BY ARKA TECH
We hope two new positions, one in the administration and one in the Student Government Association, will produce big results for Arkansas Tech University.
Both positions deal with diversity and inclusion and thus far we have every reason to believe the university is serious about its desire to make significant gains in both areas.
Earlier this month Dr. MarTeze Hammonds was introduced as associate dean for diversity and inclusion, a new position on campus.
Also this month, Adrian Speck, a senior from Dardanelle, became secretary of diversity and inclusion, a new position within the SGA.
Yes, the university has talked about diversity, has taken some steps toward increasing the diversity among our students, staff and faculty. But there is obviously much progress that still needs to be made in that area.
Hammonds appears to be well aware of that fact. In comments attributed to him in a university news release after his appointment, Hammonds had this to say:
“I have the ability to come in, roll up my sleeves, introduce some new initiatives and most importantly do some training to move the campus in a way that it becomes more inclusive,” he said.

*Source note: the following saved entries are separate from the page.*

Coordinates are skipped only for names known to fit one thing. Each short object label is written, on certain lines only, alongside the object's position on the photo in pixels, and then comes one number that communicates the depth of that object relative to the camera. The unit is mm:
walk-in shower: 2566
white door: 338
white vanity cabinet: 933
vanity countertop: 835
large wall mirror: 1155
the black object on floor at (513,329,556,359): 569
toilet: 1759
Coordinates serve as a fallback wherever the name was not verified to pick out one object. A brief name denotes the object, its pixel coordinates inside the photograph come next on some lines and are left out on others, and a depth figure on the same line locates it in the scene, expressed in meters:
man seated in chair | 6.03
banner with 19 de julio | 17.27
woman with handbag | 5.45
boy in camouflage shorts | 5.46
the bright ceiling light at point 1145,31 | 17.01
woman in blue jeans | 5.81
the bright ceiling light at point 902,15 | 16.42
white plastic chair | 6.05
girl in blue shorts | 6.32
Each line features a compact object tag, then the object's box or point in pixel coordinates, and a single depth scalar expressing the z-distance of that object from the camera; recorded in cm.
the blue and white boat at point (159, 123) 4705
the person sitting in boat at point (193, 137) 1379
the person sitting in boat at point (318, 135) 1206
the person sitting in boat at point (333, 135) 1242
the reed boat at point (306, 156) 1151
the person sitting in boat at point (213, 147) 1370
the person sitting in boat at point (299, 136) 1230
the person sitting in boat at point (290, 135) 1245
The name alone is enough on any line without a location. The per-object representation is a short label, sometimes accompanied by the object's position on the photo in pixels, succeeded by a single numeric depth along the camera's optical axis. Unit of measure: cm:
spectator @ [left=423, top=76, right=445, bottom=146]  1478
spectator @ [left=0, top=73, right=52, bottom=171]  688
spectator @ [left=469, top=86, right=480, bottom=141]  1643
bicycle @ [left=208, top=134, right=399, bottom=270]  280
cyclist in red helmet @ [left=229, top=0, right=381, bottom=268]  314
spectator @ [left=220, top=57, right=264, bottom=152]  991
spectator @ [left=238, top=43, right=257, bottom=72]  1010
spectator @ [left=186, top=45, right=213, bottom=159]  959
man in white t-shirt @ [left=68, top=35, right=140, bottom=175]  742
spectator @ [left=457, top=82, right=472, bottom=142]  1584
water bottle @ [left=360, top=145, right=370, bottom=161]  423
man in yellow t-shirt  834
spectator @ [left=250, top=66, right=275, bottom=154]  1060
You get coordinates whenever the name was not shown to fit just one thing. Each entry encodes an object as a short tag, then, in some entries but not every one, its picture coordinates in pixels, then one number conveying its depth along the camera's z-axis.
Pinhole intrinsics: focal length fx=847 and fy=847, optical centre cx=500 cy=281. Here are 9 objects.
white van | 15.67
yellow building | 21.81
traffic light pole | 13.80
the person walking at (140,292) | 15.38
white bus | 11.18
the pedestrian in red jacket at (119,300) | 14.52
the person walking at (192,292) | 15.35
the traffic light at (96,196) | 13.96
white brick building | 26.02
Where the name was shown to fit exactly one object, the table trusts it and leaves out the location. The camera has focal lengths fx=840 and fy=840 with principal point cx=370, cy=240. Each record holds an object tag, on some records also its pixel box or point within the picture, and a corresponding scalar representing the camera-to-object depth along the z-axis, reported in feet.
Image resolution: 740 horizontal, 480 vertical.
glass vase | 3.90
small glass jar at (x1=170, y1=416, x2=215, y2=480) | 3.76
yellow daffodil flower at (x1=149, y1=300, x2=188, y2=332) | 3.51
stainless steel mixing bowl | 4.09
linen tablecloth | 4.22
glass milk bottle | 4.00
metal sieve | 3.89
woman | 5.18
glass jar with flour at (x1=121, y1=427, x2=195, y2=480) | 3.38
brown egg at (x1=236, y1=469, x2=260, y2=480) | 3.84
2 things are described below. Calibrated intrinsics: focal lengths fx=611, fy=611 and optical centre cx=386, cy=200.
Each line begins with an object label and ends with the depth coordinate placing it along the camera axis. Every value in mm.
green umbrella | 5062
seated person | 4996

“I like a really good challenge. After reading some of the numbers, research and history, it felt like the right fit for me to come in, take what is already existing and build upon that to create a situation where every student feels included no matter who they are, even before they arrive on this campus.”
In that regard, Hammonds echoes a theme that has been introduced on several occasions by Tech President Dr. Robin Bowen, who appears committed to the concept of diversity and inclusion and making both an important part of this campus.
In fact, during the fall semester Bowen initiated a consultative process to evaluate how Tech approaches issues related to diversity and inclusion.
There is no question that the university, when it comes to our student population, has become more diverse. According to the same university relations news release, 10 percent of our students identified themselves as members of an ethnic minority group 10 years ago. Now that figure is up to 22.4 percent.
Figures also show that African-American enrollment has increased by 244 percent from 2004-2014, while Hispanic enrollment has increased by 522 percent over that same span of time.
So yes, the campus is becoming more diverse. The challenge now is to do exactly what Hammonds has suggested, and that is, making every student feel he or she is included.
“So many have talked about the idea of social justice, but not in the way we are talking about it now,” Hammonds said in the release. “It’s not binary between black and white. We want to make sure it is clear that here at Arkansas Tech, social justice stems into all of the identities. We all have layers of identities. The intersections of those identities should be respected. It is the norm to have diversity on this campus.”
It will not be an easy task but the university appears well prepared and deeply committed to make diversity and inclusion a reality on this campus.